As the Large Language Model (LLM) becomes increasingly important in various domains. However, the following challenges still remain unsolved in accelerating LLM inference: (1) Synchronized partial softmax update. The softmax operation requires a synchronized update operation among each partial softmax result, leading to ~20% overheads for the attention computation in LLMs. (2) Under-utilized computation of flat GEMM. The shape of matrices performing GEMM in LLM inference is flat, leading to under-utilized computation and >50% performance loss after padding zeros in previous designs. (3) Performance loss due to static dataflow. Kernel performance in LLM depends on varied input data features, hardware configurations, etc. A single and static dataflow may lead to a 50.25% performance loss for GEMMs of different shapes in LLM inference. We present FlashDecoding++, a fast LLM inference engine supporting mainstream LLMs and hardware back-ends. To tackle the above challenges, FlashDecoding++ creatively proposes: (1) Asynchronized softmax with unified max value. FlashDecoding++ introduces a unified max value technique for different partial softmax computations to avoid synchronization. (2) Flat GEMM optimization with double buffering. FlashDecoding++ points out that flat GEMMs with different shapes face varied bottlenecks. Then, techniques like double buffering are introduced. (3) Heuristic dataflow with hardware resource adaptation. FlashDecoding++ heuristically optimizes dataflow using different hardware resource considering input dynamics. Due to the versatility of optimizations in FlashDecoding++, FlashDecoding++ can achieve up to 4.86x and 2.18x speedup on both NVIDIA and AMD GPUs compared to Hugging Face implementations. FlashDecoding++ also achieves an average speedup of 1.37x compared to state-of-the-art LLM inference engines on mainstream LLMs.
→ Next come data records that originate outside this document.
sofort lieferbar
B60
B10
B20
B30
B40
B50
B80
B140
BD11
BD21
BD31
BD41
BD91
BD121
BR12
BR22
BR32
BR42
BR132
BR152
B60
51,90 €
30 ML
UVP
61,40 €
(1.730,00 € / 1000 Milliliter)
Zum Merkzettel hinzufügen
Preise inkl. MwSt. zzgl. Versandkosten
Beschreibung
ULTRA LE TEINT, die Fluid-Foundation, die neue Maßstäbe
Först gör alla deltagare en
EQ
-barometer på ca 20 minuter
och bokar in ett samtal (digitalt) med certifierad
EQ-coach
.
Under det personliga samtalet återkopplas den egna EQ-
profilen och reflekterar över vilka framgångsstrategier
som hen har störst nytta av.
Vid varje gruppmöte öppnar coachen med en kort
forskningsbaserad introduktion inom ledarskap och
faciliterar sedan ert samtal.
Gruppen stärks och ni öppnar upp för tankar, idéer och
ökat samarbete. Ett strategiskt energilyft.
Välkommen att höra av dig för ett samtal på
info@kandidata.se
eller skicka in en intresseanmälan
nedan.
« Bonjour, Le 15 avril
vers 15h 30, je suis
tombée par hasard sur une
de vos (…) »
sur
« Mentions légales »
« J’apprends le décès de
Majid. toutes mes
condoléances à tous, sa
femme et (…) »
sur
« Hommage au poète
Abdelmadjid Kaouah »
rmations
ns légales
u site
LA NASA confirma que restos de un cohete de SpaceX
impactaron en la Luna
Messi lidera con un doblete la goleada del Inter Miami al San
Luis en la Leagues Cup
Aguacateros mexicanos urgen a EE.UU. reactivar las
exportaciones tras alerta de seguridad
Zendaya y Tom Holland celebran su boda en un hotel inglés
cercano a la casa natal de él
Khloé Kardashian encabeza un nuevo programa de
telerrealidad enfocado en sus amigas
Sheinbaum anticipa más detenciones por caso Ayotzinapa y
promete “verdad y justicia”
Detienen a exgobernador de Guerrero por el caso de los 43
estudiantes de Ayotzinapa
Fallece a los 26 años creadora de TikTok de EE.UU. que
翻译：随着大型语言模型（LLM）在各领域日益重要，但加速LLM推理仍面临以下未解难题：（1）同步部分Softmax更新。Softmax操作需要对每个部分Softmax结果进行同步更新操作，导致LLM注意力计算中约20%的额外开销。（2）扁平GEMM计算利用率不足。LLM推理中执行GEMM的矩阵形状扁平，导致计算利用率低下，且在先前设计中补零后性能损失超过50%。（3）静态数据流导致的性能损失。LLM中的内核性能取决于输入数据特征、硬件配置等多种因素。单一静态数据流可能导致LLM推理中不同形状GEMM出现50.25%的性能损失。我们提出FlashDecoding++，一个支持主流LLM和硬件后端的快速推理引擎。针对上述挑战，FlashDecoding++创新性地提出：（1）基于统一最大值的异步Softmax。FlashDecoding++引入统一最大值技术，用于不同部分Softmax计算以避免同步。（2）基于双缓冲的扁平GEMM优化。FlashDecoding++指出不同形状的扁平GEMM面临不同瓶颈，进而引入双缓冲等技术。（3）适配硬件资源的启发式数据流。FlashDecoding++考虑输入动态性，利用不同硬件资源启发式优化数据流。得益于FlashDecoding++优化的通用性，相较于Hugging Face实现，在NVIDIA和AMD GPU上可实现最高4.86倍和2.18倍加速。与主流LLM上最先进的推理引擎相比，FlashDecoding++平均实现1.37倍加速。